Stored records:
#####

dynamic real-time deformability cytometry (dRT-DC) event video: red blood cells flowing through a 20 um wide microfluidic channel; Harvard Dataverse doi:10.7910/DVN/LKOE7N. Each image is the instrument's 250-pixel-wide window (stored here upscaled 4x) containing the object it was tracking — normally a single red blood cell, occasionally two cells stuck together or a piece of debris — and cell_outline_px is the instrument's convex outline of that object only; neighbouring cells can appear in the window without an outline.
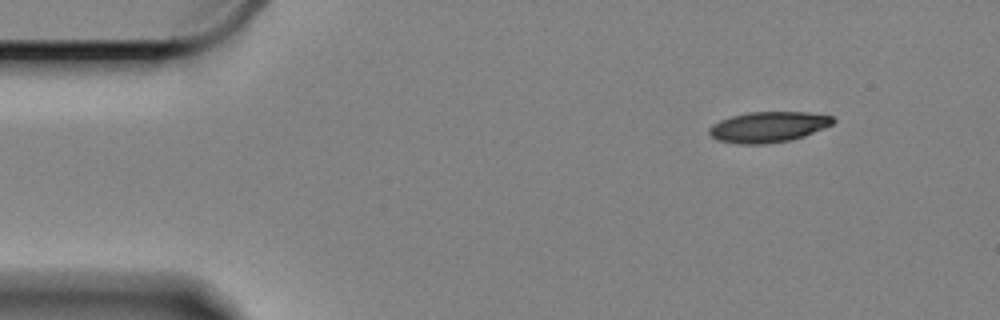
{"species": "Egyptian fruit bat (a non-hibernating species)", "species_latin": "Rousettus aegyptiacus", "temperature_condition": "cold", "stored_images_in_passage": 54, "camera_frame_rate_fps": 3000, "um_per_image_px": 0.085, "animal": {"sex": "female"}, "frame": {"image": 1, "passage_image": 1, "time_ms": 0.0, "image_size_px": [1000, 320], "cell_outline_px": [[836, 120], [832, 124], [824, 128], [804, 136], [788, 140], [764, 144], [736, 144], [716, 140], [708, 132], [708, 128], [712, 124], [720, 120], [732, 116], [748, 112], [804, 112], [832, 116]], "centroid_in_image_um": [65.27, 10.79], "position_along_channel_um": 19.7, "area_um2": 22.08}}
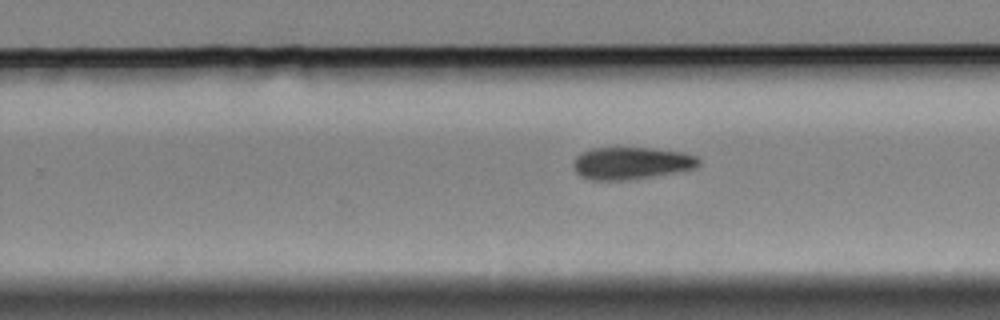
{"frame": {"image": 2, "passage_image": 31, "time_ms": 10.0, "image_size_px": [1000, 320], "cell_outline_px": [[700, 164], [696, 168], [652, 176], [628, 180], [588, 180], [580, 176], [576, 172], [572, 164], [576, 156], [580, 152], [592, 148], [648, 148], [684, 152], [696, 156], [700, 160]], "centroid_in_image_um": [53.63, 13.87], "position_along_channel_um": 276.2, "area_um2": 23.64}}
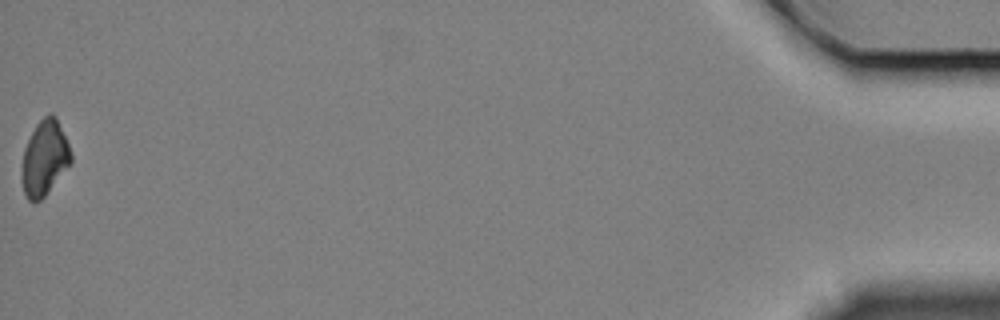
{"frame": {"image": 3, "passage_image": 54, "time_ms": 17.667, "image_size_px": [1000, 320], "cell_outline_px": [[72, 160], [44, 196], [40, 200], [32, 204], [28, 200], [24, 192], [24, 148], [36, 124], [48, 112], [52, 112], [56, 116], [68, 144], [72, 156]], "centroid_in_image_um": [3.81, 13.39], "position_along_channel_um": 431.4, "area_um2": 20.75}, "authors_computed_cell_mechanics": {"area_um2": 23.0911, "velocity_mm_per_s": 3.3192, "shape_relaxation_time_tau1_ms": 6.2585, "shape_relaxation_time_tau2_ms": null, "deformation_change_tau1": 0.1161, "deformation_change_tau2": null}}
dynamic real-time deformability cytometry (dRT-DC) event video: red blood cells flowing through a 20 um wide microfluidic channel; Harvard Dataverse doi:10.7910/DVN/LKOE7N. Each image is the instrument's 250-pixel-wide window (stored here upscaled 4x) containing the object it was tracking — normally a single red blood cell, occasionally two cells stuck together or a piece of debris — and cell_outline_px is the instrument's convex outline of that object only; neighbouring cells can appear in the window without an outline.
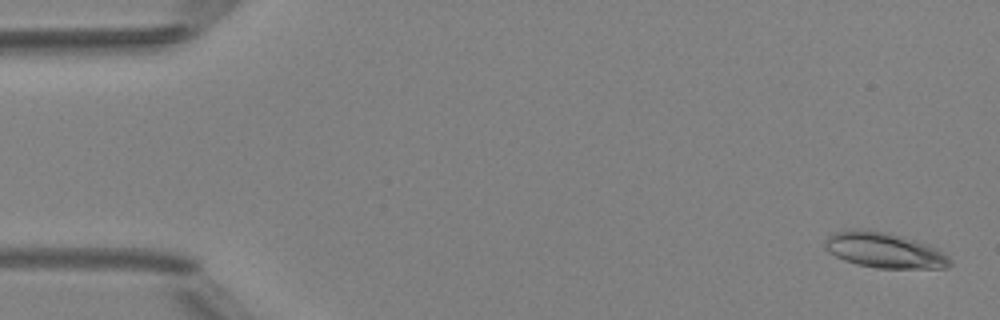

#####

Exercise task
Copy every line above word for word and exclude the pictures.

Solution
dynamic real-time deformability cytometry (dRT-DC) event video: red blood cells flowing through a 20 um wide microfluidic channel; Harvard Dataverse doi:10.7910/DVN/LKOE7N. Each image is the instrument's 250-pixel-wide window (stored here upscaled 4x) containing the object it was tracking — normally a single red blood cell, occasionally two cells stuck together or a piece of debris — and cell_outline_px is the instrument's convex outline of that object only; neighbouring cells can appear in the window without an outline.
{"species": "Egyptian fruit bat (a non-hibernating species)", "species_latin": "Rousettus aegyptiacus", "temperature_condition": "cold", "stored_images_in_passage": 54, "camera_frame_rate_fps": 3000, "um_per_image_px": 0.085, "animal": {"sex": "female"}, "frame": {"image": 1, "passage_image": 1, "time_ms": 0.0, "image_size_px": [1000, 320], "cell_outline_px": [[836, 120], [832, 124], [824, 128], [804, 136], [788, 140], [764, 144], [736, 144], [716, 140], [708, 132], [708, 128], [712, 124], [720, 120], [732, 116], [748, 112], [804, 112], [832, 116]], "centroid_in_image_um": [65.27, 10.79], "position_along_channel_um": 19.7, "area_um2": 22.08}}
{"frame": {"image": 2, "passage_image": 31, "time_ms": 10.0, "image_size_px": [1000, 320], "cell_outline_px": [[700, 164], [696, 168], [652, 176], [628, 180], [588, 180], [580, 176], [576, 172], [572, 164], [576, 156], [580, 152], [592, 148], [648, 148], [684, 152], [696, 156], [700, 160]], "centroid_in_image_um": [53.63, 13.87], "position_along_channel_um": 276.2, "area_um2": 23.64}}
{"frame": {"image": 3, "passage_image": 54, "time_ms": 17.667, "image_size_px": [1000, 320], "cell_outline_px": [[72, 160], [44, 196], [40, 200], [32, 204], [28, 200], [24, 192], [24, 148], [36, 124], [48, 112], [52, 112], [56, 116], [68, 144], [72, 156]], "centroid_in_image_um": [3.81, 13.39], "position_along_channel_um": 431.4, "area_um2": 20.75}, "authors_computed_cell_mechanics": {"area_um2": 23.0911, "velocity_mm_per_s": 3.3192, "shape_relaxation_time_tau1_ms": 6.2585, "shape_relaxation_time_tau2_ms": null, "deformation_change_tau1": 0.1161, "deformation_change_tau2": null}}
dynamic real-time deformability cytometry (dRT-DC) event video: red blood cells flowing through a 20 um wide microfluidic channel; Harvard Dataverse doi:10.7910/DVN/LKOE7N. Each image is the instrument's 250-pixel-wide window (stored here upscaled 4x) containing the object it was tracking — normally a single red blood cell, occasionally two cells stuck together or a piece of debris — and cell_outline_px is the instrument's convex outline of that object only; neighbouring cells can appear in the window without an outline.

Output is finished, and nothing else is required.